Gloucester's water rate, city officials have said, would jump from $8.75 to $10.75 per 1,000 gallons in three years as the city begins paying down around $25 million in water infrastructure projects.
How, exactly, the city will pay that off hasn't been decided yet. But city Chief Financial Officer Jeff Towne and Public Works Director Mike Hale have said that users can expect an increase of $2 per 1,000 gallons.
Some owners said Thursday they're concerned about the extra expense hampering their work, while others said they'd take the rates into account if they try to relocate.
"It doesn't bode well for the future of being able to manufacture ice on Cape Ann," said Scott Memhard, owner of Cape Pond Ice on Commercial Street.
When the city increases the water rate, it increases Memhard's raw materials costs. His company uses water for its product and the freezers that hold it.
The company sells ice for fishing vessels, cement companies, ice sculptures, and the familiar five-pound bag. As one of the city's heaviest water users, Cape Pond Ice took one of the hardest hits, along with Gorton's and Good Harbor Fillet, when the city endured a 22-day state-mandated boil water order in 2009.
Gloucester's water rate, Memhard said, makes it harder for him to compete with companies in other cities that have lower rates. Ice companies in New Bedford, he said, run on a water rate of less than $2 per 1,000 gallons.
While the rates already put him at a competitive disadvantage, he said, the infrastructure repairs will help.
Even with better infrastructure, he added, if the rates keep getting higher, it will become harder to business on Cape Ann.
"If we have to pay for our own water, it will effect how we move out or grow," said Bob Ryan of Ryan & Wood Distilleries.
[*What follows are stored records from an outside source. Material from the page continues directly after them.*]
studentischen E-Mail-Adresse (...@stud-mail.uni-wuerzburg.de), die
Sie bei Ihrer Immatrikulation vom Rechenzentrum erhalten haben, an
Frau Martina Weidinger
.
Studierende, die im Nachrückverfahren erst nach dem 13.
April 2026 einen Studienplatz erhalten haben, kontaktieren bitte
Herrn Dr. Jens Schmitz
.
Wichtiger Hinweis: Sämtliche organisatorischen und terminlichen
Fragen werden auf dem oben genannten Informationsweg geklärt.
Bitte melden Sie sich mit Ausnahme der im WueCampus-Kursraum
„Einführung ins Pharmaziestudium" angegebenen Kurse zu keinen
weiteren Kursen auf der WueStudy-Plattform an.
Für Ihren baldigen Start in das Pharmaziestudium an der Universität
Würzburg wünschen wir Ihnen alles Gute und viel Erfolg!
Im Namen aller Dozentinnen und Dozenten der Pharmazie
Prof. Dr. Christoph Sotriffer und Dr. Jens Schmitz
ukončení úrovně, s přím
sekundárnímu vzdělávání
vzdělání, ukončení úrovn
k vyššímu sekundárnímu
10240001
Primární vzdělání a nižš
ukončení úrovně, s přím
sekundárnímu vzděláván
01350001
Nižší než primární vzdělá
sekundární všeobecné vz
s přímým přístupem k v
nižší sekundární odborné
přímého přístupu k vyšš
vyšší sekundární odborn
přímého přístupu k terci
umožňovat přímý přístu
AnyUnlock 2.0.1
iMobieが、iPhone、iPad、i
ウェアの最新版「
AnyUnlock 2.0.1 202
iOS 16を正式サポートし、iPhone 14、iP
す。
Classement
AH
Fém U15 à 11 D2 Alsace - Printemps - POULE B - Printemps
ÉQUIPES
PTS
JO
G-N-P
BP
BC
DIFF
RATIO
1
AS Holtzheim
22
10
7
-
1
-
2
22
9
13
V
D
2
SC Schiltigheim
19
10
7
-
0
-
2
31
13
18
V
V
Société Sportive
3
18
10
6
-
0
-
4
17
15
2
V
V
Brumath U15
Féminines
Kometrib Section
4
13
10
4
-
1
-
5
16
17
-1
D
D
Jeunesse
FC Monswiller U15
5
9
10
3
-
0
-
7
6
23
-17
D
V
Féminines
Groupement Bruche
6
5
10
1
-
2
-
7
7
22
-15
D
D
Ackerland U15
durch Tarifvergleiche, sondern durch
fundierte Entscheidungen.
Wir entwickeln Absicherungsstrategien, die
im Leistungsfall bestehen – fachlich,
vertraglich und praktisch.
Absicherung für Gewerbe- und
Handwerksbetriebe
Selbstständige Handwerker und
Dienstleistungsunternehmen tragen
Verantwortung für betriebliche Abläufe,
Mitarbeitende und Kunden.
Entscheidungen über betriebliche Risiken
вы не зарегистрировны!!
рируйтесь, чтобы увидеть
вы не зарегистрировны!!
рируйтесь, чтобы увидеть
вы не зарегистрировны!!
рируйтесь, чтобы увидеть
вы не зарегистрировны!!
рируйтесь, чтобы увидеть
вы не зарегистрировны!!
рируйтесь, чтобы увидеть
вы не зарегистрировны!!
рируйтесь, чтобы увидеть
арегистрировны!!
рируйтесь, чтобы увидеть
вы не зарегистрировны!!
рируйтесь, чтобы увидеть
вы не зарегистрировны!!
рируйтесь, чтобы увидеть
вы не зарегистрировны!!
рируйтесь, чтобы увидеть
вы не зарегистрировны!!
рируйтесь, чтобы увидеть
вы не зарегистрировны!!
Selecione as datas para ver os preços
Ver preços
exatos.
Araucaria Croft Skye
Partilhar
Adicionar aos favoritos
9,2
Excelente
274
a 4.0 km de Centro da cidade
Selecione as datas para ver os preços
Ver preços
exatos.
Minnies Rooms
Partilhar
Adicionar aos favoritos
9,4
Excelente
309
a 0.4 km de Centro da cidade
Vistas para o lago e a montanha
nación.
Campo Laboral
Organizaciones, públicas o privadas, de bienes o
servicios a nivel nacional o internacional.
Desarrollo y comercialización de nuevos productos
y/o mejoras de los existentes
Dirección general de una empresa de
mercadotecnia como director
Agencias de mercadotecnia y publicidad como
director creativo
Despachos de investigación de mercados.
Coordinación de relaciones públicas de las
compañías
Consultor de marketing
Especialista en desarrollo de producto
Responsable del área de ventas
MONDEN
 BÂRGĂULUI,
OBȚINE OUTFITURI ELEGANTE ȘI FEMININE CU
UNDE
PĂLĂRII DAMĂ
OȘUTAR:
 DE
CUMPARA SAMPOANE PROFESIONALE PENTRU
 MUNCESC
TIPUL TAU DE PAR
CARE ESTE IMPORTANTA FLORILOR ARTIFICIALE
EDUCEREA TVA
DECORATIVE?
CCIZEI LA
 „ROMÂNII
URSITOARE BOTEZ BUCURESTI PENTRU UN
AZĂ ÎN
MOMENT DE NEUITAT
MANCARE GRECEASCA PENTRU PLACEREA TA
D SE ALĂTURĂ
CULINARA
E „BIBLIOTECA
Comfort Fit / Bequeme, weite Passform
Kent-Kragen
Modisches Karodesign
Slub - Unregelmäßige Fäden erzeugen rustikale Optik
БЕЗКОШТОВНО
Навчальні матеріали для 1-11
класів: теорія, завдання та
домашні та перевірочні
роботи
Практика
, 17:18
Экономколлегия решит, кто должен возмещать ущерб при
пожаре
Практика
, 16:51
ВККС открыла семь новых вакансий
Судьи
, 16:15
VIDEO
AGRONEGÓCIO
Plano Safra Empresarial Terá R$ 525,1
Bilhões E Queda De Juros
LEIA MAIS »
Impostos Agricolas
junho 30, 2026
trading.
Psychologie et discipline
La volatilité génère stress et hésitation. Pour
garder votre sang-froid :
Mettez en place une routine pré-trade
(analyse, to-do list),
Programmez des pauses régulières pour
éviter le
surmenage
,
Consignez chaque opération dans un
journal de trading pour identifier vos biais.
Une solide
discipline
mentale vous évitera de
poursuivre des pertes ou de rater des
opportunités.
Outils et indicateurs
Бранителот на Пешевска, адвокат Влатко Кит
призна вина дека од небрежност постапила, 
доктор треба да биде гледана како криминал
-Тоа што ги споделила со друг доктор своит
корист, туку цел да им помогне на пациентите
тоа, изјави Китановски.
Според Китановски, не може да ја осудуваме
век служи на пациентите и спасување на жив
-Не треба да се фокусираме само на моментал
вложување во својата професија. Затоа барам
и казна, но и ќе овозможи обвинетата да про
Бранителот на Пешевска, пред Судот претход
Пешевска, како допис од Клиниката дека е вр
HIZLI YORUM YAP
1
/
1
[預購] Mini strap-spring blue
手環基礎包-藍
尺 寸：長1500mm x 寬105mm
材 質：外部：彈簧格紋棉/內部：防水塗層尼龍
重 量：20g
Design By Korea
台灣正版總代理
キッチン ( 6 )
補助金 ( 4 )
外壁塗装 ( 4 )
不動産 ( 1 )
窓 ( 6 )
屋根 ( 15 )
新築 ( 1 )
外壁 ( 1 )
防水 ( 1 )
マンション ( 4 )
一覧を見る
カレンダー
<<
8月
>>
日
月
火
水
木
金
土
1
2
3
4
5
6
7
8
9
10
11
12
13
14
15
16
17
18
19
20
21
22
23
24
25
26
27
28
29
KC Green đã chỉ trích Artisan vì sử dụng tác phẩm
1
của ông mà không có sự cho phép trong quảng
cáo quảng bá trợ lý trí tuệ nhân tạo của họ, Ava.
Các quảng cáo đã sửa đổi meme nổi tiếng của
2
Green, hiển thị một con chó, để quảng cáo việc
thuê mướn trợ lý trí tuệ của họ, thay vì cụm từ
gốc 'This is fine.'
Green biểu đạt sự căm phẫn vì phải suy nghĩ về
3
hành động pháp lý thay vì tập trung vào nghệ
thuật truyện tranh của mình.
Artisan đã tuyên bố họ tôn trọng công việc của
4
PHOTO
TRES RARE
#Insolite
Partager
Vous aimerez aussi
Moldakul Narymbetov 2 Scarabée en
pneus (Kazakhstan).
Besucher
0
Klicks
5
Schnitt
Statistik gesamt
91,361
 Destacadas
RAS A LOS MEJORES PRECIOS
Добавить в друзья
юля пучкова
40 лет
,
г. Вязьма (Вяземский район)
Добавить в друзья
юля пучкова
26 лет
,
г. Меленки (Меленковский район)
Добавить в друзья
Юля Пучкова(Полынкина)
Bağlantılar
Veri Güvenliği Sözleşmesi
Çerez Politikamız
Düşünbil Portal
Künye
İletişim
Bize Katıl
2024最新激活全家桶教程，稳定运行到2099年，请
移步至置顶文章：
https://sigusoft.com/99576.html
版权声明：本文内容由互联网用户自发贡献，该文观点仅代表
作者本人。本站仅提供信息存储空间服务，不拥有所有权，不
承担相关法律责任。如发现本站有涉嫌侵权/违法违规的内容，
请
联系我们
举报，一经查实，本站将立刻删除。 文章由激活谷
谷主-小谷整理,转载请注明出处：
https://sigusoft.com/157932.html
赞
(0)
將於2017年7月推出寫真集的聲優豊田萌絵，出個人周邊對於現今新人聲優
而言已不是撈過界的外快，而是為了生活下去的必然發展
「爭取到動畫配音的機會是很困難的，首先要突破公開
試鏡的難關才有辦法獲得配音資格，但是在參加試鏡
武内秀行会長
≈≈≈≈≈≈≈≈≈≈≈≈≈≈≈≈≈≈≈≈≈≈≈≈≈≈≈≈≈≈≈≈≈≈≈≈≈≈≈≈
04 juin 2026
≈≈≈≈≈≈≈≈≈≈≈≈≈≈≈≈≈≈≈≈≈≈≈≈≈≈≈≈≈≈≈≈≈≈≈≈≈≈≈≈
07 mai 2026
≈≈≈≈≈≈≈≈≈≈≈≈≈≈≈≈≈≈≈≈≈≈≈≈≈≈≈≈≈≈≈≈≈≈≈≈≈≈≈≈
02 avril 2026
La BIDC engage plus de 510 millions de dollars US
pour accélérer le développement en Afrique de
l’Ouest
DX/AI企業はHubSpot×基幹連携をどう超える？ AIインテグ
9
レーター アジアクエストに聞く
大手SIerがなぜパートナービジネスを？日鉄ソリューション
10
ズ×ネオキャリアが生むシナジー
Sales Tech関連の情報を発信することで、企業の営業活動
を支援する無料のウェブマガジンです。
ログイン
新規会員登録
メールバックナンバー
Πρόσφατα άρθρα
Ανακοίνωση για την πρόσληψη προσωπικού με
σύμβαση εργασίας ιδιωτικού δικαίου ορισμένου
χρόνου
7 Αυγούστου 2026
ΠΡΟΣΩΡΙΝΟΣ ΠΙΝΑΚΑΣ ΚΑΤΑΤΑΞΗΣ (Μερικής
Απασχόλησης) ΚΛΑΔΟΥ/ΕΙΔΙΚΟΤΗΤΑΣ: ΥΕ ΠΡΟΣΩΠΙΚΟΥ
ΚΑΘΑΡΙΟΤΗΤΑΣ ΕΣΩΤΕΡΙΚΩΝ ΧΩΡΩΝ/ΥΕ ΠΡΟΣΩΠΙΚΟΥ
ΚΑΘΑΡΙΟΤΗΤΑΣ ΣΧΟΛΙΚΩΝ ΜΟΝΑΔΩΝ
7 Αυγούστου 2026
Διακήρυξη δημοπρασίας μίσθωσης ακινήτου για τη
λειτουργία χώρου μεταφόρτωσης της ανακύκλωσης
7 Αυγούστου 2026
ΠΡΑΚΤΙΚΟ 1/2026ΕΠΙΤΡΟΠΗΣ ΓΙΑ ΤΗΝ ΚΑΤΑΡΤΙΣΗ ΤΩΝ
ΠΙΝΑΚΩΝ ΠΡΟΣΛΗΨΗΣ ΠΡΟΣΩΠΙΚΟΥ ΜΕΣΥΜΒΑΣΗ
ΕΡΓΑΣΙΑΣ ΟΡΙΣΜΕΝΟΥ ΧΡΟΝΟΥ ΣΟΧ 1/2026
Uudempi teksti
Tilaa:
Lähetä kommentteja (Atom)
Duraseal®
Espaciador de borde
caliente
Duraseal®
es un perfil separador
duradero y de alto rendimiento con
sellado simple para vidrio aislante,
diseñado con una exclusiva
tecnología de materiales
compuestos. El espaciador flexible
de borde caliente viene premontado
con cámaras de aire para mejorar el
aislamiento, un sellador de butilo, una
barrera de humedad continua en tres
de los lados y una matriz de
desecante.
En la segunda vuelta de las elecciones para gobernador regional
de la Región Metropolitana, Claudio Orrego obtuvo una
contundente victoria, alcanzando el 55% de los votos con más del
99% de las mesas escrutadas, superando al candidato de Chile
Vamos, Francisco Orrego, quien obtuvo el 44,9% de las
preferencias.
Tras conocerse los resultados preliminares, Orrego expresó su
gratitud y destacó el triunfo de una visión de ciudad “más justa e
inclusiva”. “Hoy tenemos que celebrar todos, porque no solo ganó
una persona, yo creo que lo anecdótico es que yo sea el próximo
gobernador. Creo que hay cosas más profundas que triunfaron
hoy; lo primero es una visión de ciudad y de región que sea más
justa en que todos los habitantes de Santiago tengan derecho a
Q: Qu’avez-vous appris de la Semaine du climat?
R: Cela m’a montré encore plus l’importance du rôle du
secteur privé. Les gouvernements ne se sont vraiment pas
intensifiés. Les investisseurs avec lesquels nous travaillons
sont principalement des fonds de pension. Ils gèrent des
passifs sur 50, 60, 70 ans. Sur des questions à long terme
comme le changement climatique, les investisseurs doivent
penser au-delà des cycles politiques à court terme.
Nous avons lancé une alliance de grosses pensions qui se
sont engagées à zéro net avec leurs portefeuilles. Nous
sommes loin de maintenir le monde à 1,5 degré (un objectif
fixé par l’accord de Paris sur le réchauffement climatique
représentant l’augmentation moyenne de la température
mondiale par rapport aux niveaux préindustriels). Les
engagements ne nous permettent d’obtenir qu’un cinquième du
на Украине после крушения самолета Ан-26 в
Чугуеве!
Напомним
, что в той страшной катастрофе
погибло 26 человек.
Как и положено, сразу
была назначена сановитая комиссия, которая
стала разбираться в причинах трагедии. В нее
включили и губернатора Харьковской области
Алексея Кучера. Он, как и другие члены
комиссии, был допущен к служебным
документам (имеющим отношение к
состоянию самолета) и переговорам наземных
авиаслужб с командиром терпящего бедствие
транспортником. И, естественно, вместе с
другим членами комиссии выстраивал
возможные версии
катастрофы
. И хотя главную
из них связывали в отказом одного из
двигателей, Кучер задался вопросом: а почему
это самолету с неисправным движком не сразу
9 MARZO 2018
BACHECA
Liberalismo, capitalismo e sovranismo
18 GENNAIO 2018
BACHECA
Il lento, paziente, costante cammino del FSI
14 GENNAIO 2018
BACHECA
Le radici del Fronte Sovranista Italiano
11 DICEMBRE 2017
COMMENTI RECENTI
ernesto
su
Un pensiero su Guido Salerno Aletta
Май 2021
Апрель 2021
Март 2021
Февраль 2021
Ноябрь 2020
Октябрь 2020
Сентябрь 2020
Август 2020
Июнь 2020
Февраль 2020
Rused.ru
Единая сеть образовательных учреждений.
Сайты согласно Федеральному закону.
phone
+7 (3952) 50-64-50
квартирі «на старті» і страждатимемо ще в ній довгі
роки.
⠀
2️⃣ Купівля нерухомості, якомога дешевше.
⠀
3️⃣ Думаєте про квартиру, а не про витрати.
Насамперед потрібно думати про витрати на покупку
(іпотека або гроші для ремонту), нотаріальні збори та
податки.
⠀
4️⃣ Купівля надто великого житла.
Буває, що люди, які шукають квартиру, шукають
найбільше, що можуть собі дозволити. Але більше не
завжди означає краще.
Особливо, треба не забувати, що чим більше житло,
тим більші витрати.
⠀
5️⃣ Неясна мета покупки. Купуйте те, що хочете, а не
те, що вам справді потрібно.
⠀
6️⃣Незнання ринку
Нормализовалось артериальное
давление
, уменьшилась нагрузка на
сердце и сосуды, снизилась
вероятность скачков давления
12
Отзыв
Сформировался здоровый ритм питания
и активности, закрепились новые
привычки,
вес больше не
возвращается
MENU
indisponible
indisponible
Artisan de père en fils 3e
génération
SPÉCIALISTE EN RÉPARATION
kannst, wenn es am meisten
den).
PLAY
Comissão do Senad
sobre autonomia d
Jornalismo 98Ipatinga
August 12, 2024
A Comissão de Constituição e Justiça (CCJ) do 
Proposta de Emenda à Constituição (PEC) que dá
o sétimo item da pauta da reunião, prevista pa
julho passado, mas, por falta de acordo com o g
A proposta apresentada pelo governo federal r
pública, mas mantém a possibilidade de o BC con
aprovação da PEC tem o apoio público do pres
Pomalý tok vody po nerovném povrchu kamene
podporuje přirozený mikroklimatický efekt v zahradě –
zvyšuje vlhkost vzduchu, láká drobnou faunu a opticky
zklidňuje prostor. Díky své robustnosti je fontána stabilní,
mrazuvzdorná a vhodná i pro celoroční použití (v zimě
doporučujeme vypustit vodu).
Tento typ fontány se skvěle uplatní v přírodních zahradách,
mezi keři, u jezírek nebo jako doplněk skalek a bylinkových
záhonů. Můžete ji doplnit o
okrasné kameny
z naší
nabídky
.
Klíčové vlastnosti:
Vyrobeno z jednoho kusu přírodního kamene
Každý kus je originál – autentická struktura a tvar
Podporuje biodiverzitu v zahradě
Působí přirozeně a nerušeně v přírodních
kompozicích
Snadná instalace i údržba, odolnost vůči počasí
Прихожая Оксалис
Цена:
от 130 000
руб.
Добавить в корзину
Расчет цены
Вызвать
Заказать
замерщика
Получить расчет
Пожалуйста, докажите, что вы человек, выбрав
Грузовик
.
Ryan rents space in Blackburn Industrial Park, and the water bill is covered in the lease. He said his company uses about 350 gallons in a single distilling. If he wants to expand, or move downtown, the water rate will be part of his decision.
He also said, however, the infrastructure repairs are worth it if they prevent another incident like that in 2009.
Hale, the Public Works chief, said the city has finished two of four phases for water and sewer repairs. The first two phases, costing $10 million, followed the 2009 order. Those phases focused on renovating the Babson and West Gloucester water treatment plants.
The Department of Public Works finished the first part of the third phase last year; that part of the project focused on repairing water tanks and pumping stations last year, costing around $4 million.
The City Council, meanwhile, unanimously approved the second part of the Phase III project, a $9.3 million loan, on Tuesday night.
That money will pay for 20,000 feet of pipe replacement in the Commonwealth Avenue neighborhood, following National Grid's replacement of gas lines. It also pays for renovation of the Bond Hill and Blackburn storage tanks, and will cover replacing the Plumb Cove tanks. Phase III work will break ground in late March.
The $13 million repair project paves the way for Public Works to put in a second water line under the Annisquam River. That line would take pressure off the 100-year-old Spooner Tunnel that runs beneath the Blynman Bridge, and is targeted for Phase IV in the department's repairs.
"You've got to straighten that (the infrastructure) out," said Monte Rome, owner of Intershell Sea Foods on Commercial Street.
Rome added that the higher water rate will cause him some trouble; he said his company uses around 5,000 gallons of water each day.
"It's obviously important to have a reliable water service," said Memhard. "But if it's so expensive we can't afford to use it ... then it's not a very good prospect for the future."